La lotta all’evasione fiscale è spesso invocata come panacea contro tutti i mali. Nel libro che sto per pubblicare (sulla disuguaglianza in Italia [Rizzoli, 2013]) mi scaglio apertamente contro questa visione. La promessa di una riduzione dell’evasione fiscale non può diventare uno strumento per finanziare in modo regolare le politiche e le riforme di cui il paese ha disperato bisogno. Credere che, combattendo l’evasione, risolveremo tutti i problemi del paese è uno specchio per le allodole, un leitmotiv usato ad arte da ‘politici ciarlatani’ e incompetenti che non hanno alcuna voglia di attaccare alla radice i problemi del paese (e molto spesso neanche voglia di combattere realmente l’evasione).

Tuttavia, accrescere il gettito fiscale mediante la riduzione dell’evasione potrebbe contribuire alla creazione di ‘fondi speciali’ da utilizzare per raggiungere obiettivi specifici. Legare la lotta all’evasione fiscale al raggiungimento di un obiettivo circostanziato e visibile potrebbe diventare una sorta di ‘spot per il governo’, convenendo una motivazione semplice e diretta ai cittadini per farsi fare la fattura o lo scontrino e per vigilare in maniera più accorta sugli ‘abusi fiscali’. Da buon accademico il primo ‘scopo’ che mi viene in mente è il miglioramento della ricerca universitaria.

Vediamo qualche numero (anche se con i numeri sull’evasione fiscale bisogna stare molto attenti). L’ufficio studi dell’agenzia delle entrate stima che la ricchezza nascosta al fisco nell’ultimo anno solare ammonterebbe a 266 miliardi di euro (circa il 17% del PIL) con una conseguente riduzione del gettito fiscale di 115 miliardi di euro.

D’altro canto se analizziamo gli ‘endowments’ (letteralmente ‘la dotazione’, le proprietà di un’università capaci di generare reddito) di alcune delle più prestigiose università del mondo ci rendiamo conto di quanto grande sia il buco creato dall’evasione fiscale. Harvard ha un endowment di 25 miliardi di euro, seguita da Yale a 15, Princeton e Stanford a circa 13. In Europa, Cambridge e Oxford si attestano poco sopra i 4 miliardi di euro (questo dato include tutti gli splendidi edifici storici e le proprietà dei college !). Esistono poi università più piccole, specializzate in alcune discipline (ma ugualmente prestigiose e di successo nel campo della ricerca) come la London School of Economics con endowments molto ridotti (circa 100 milioni di euro).

Con queste cifre non voglio dire che combattendo l’evasione fiscale domani potremmo lanciarci nella creazione di università ricche e di successo come Harvard, ma che, quanto meno, potremmo stabilire un fondo nazionale per la ricerca più cospicuo, un fondo utile per finanziare progetti e infrastrutture.
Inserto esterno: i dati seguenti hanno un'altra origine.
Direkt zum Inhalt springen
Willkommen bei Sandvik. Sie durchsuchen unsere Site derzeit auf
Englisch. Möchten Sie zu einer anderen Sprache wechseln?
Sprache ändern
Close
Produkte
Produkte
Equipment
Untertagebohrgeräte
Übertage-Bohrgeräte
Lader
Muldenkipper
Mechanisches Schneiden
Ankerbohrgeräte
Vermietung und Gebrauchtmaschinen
Premiando in tal modo i dipartimenti che sanno fare ricerca e hanno bisogno di fondi per competere a livello europeo e mondiale. Inoltre, come dicevamo prima, fornire un obiettivo chiaro nella lotta all’evasione fiscale, potrebbe costituire un fattore di forte mobilizzazione e sensibilizzazione della cittadinanza.

Così come l’idea proposta nel precedente post si tratta di misure che non risolverebbero certo alla radice i mali che ci attanagliano, ma che contribuirebbero a svecchiare il sistema paese in comparti importanti (da qualche parte bisogna pur cominciare per cambiare questo paese!). Non è utopia pensare che alla politica d’investimento strutturale nella ricerca si possa affiancare anche un fondo straordinario basato sul gettito recuperato dall’evasione. Un fondo che contribuisca a premiare il merito. Si potrebbe dire da rifiuto (l’evasione) a risorsa (la ricerca universitaria).